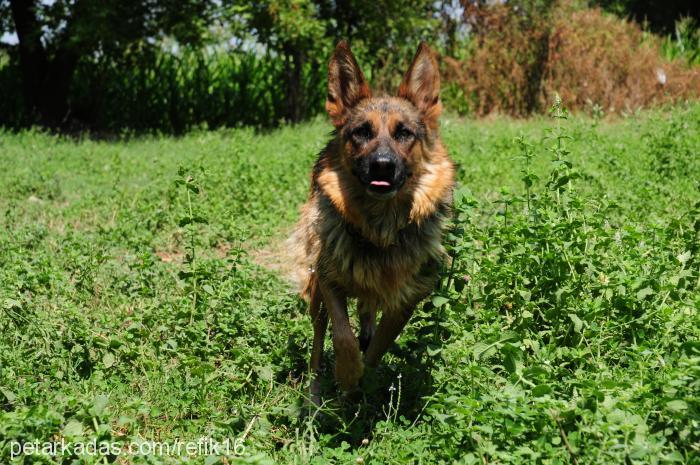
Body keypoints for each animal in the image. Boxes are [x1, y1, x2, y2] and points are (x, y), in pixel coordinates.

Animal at [288, 40, 456, 402]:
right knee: (319, 339)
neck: (379, 229)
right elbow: (342, 335)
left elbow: (379, 346)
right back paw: (315, 391)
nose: (382, 165)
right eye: (361, 132)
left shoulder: (406, 300)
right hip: (317, 295)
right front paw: (348, 374)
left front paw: (363, 377)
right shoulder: (329, 280)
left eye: (404, 133)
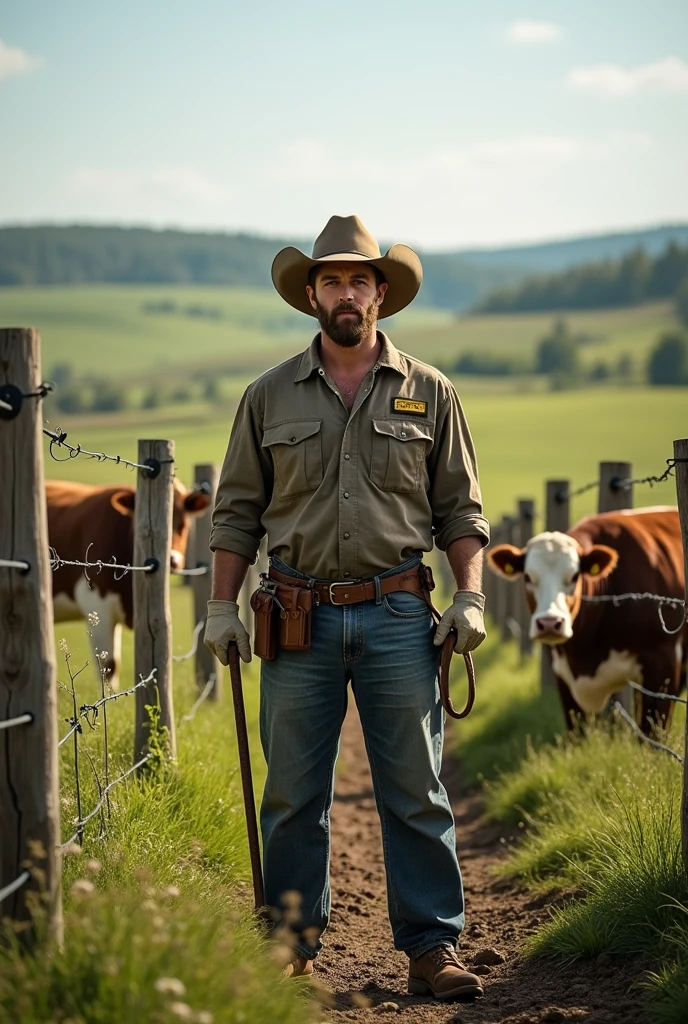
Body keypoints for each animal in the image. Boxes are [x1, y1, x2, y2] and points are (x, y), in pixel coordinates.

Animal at [487, 505, 683, 733]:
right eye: (527, 577)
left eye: (574, 576)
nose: (549, 623)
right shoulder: (564, 678)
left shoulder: (663, 665)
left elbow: (653, 733)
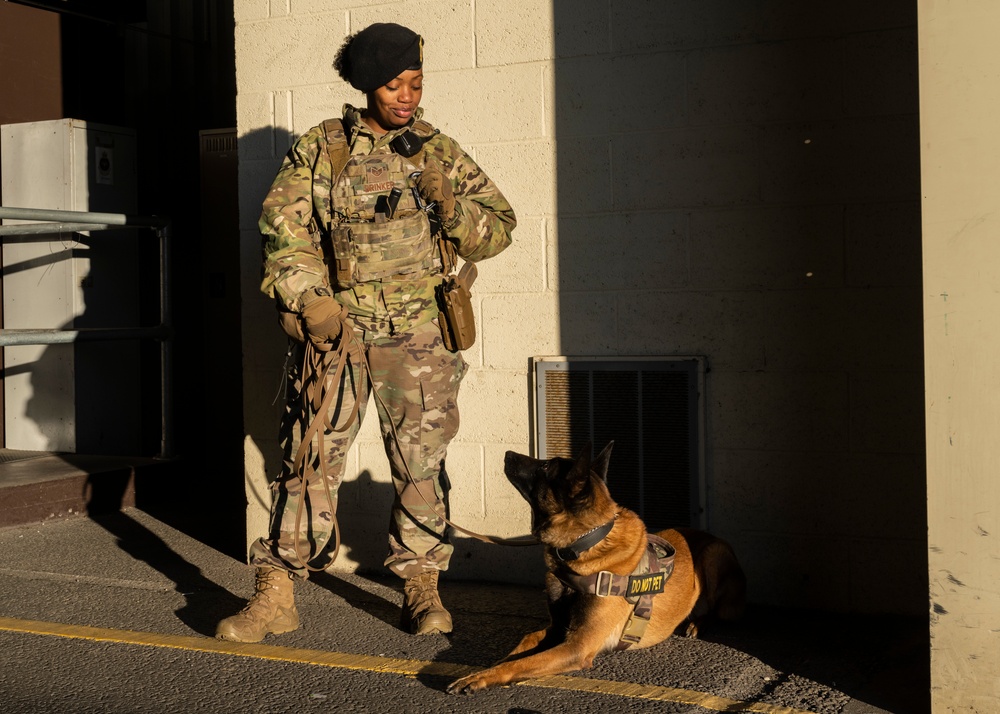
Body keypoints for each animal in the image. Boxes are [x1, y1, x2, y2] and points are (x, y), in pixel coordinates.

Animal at [446, 442, 744, 692]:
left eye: (545, 467)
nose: (508, 453)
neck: (582, 546)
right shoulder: (557, 628)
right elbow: (523, 645)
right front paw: (488, 668)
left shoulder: (577, 646)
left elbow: (522, 662)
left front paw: (480, 678)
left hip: (714, 556)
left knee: (719, 610)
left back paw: (697, 623)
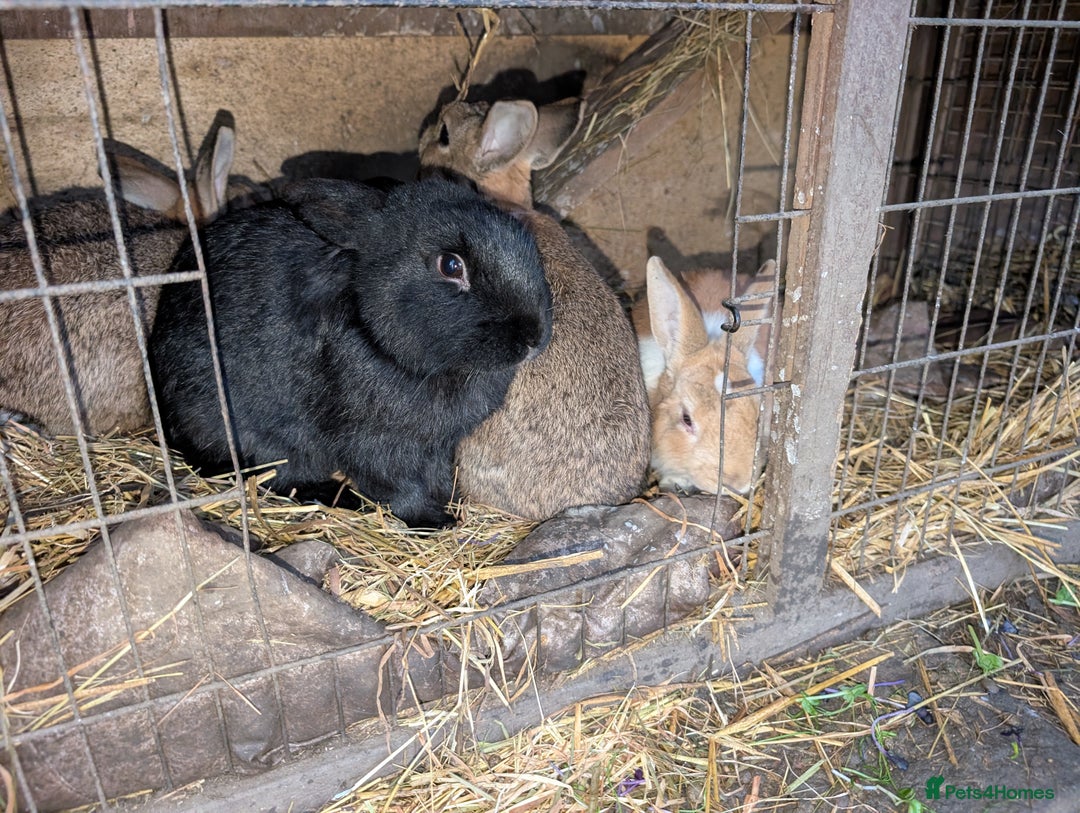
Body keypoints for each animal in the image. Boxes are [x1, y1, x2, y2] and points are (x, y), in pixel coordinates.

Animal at [148, 176, 553, 529]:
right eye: (450, 264)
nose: (532, 336)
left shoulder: (438, 447)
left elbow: (437, 476)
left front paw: (452, 503)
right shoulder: (375, 443)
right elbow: (397, 487)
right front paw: (435, 521)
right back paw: (339, 497)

* _Task item_:
A word-for-word copy of every entry, with the pictures left out, is the required answer.

* _Output for this task_:
Body keypoints for each animal in the image. Boxes are [x1, y1, x2, y2] and points are (x, y), in pixel coordinates.

Animal at [288, 40, 456, 402]:
right knee: (319, 339)
neck: (379, 229)
right elbow: (342, 335)
left elbow: (379, 346)
right back paw: (315, 391)
nose: (382, 165)
right eye: (361, 132)
left shoulder: (406, 300)
right hip: (317, 295)
right front paw: (348, 374)
left front paw: (363, 377)
right shoulder: (329, 280)
left eye: (404, 133)
Body keypoints for each animal in the image. Boxes are [x1, y1, x2, y2] and points are (x, y), in pixel coordinates.

Animal at [487, 505, 683, 733]:
right eye: (527, 577)
left eye: (574, 576)
nose: (549, 623)
right shoulder: (564, 678)
left shoulder: (663, 665)
left elbow: (653, 733)
Body keypoints for each animal in the image. Boxes are [x1, y1, x2, y2] and points are (x, y), in pixel coordinates.

Animal at [446, 442, 744, 692]:
left eye: (545, 467)
nose: (508, 453)
neck: (582, 546)
right shoulder: (557, 628)
right elbow: (523, 645)
right front paw: (488, 668)
left shoulder: (577, 646)
left elbow: (522, 662)
left front paw: (480, 678)
left hip: (714, 556)
left knee: (719, 610)
left back paw: (697, 623)
Body keypoints for each animal in the image. Boxes are [x1, y1, x2, y2] and points are (x, y), in pixel coordinates.

Animal at [148, 176, 553, 529]:
right eye: (450, 264)
nose: (532, 336)
left shoulder: (438, 447)
left elbow: (437, 476)
left front paw: (452, 503)
right shoulder: (375, 443)
right elbow: (397, 487)
right front paw: (435, 521)
right back paw: (339, 497)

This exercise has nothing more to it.